“A Holistic Creature Loves and Suffers Holistically” – Dominick D. Hankle PhD
Suffering, like all human experience, tends to get compartmentalized into one area of human existence. We think of suffering as being purely emotional and therefore only impacting us emotionally. That’s a real problem because human beings are not compartmentalized creatures, we are holistic creatures in which one facet of human life impacts the other. We can’t isolate emotional pain or joy from its impact on other areas of living. We have to recognize people are complete units consisting of bodies, minds, emotions, relationships, and spirits. An impact in one area impacts the others. This holistic experience of human life reflects some key ideas of how Christianity views people.
The Christian religion is a sacramental or if you prefer “incarnational” religion. It’s not a religion of hyper-spirituality in which there is an overemphasis on the spiritual nature of things over other areas of human existence. Christians fought against the Gnostics and Neoplatonists to ensure creation (Our physical world) is recognized as “good” and essential to human flourishing. Christians find in the created order an importance equal to that of the spiritual realm.
Psychological anthropology defines the human person from a psychological, biological, and sociological perspective. This helps psychologists understand the complexity of human thinking and behavior. Physiology, cognitive processes, and personal relationships are factors contributing to what human beings think and do. It also reminds us that the experiences we have are not isolated to one facet of human existence.
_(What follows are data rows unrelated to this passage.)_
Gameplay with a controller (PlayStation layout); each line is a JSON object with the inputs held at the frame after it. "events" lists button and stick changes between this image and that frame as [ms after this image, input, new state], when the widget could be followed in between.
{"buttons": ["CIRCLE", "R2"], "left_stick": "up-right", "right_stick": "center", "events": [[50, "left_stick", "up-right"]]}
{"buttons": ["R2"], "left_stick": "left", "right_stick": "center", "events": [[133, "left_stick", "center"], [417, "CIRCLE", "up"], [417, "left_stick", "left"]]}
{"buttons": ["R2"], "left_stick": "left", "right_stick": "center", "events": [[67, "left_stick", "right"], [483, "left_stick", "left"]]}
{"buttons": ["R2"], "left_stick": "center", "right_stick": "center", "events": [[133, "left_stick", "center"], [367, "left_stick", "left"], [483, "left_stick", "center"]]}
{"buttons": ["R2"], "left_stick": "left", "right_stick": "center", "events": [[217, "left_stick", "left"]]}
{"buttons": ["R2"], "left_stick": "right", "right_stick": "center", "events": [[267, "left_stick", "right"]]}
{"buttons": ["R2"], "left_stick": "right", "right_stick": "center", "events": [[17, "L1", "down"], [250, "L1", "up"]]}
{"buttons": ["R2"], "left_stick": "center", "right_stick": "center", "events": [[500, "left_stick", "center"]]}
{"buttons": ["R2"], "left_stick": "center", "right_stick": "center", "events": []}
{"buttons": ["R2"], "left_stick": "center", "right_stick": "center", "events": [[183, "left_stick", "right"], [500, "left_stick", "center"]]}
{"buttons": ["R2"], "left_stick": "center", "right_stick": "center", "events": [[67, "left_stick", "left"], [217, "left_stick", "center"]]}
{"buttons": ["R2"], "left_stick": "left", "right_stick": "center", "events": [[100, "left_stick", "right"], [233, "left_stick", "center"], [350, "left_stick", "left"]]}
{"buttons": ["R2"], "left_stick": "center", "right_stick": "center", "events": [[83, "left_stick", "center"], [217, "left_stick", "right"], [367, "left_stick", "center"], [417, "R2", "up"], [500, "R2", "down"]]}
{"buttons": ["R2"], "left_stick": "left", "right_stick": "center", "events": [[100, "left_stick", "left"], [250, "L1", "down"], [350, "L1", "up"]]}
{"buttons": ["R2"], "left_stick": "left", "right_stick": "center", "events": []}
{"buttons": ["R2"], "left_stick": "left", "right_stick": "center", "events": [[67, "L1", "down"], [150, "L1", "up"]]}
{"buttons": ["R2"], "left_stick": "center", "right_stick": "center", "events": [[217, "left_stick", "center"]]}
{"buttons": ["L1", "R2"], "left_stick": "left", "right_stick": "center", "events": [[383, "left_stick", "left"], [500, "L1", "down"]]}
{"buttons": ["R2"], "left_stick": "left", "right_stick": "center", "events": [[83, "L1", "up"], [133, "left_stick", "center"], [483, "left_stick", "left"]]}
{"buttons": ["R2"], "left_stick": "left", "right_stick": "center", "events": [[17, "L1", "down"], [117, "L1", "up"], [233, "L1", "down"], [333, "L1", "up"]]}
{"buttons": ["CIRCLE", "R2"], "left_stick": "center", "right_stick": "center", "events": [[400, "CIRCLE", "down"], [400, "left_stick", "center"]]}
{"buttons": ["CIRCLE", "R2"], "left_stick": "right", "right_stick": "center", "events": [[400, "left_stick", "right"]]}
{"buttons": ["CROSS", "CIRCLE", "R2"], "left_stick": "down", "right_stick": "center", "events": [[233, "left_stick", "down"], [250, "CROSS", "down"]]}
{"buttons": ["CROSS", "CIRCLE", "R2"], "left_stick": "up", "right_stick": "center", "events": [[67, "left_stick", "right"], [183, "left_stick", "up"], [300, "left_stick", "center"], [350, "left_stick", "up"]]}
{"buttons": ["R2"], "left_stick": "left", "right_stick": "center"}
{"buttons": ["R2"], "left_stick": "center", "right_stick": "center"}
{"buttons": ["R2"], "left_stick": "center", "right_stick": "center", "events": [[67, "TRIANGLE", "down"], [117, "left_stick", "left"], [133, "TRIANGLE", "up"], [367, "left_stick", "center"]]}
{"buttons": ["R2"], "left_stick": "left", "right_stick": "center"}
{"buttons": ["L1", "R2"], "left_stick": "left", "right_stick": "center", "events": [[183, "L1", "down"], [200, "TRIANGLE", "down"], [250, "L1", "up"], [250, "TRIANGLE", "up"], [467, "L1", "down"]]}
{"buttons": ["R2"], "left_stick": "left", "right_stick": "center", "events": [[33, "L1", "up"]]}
A number of Christian academics have broadened that anthropological definition to include the spiritual dimension thus advocating for a bio/psycho/social/spiritual model for understanding human behavior, particularly in regards to psychological abnormality (Yarhouse, Butman & McRay, 2005). In addition, secular psychologists such as Len Sperry (2012) have advocated for a spiritually oriented approach to psychotherapy demonstrating a continued need to include a more holistic approach to understanding human beings. This more holistic approach implies healing can be facilitated for emotional pain by helping the client explore relationships with others and caring for his or her physical health as much as exploring emotions in a therapy setting. I’ve advocated for a similar model, but instead of lumping emotional aspects of the human person into the general psychological category I expand the psychological describing human experience as more of a bio/cognitive/emotional/social/spiritual/ model, separating cognitive aspects from emotional ones. Emotions transcend the cognitive and physiological aspects of human experience, therefore, I believe they require a separate category for consideration (Hankle, 2012).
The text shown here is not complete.